• Work item:
Output the lines of the listing from the line with "lovely surprise from my husband for our" through the line with "few days they are looking wilted for the", inclusive, as a JSON list of strings with one string per line. Omit blank lines.
Records shown START
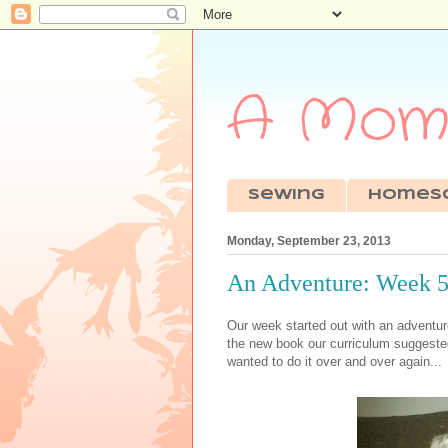
A Mom'
sewing
Homes
Monday, September 23, 2013
An Adventure: Week 5 
Our week started out with an adventu
the new book our curriculum suggest
wanted to do it over and over again...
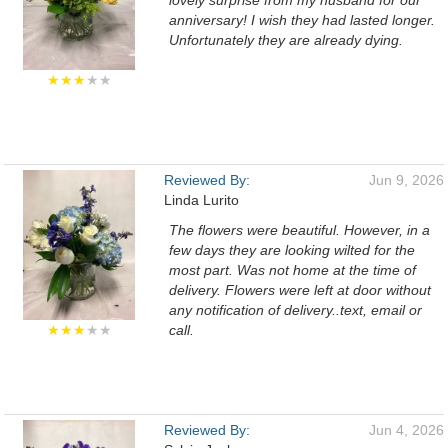
lovely surprise from my husband for our
anniversary! I wish they had lasted longer.
Unfortunately they are already dying.
★★★
★★
Reviewed By:
Jun 9, 2026
Linda Lurito
The flowers were beautiful. However, in a
few days they are looking wilted for the
most part. Was not home at the time of
delivery. Flowers were left at door without
any notification of delivery..text, email or
★★★
★★
call.
Reviewed By:
Jun 4, 2026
Records shown END
• Output for this task:
[
  "lovely surprise from my husband for our",
  "anniversary! I wish they had lasted longer.",
  "Unfortunately they are already dying.",
  "★★★",
  "★★",
  "Reviewed By:",
  "Jun 9, 2026",
  "Linda Lurito",
  "The flowers were beautiful. However, in a",
  "few days they are looking wilted for the"
]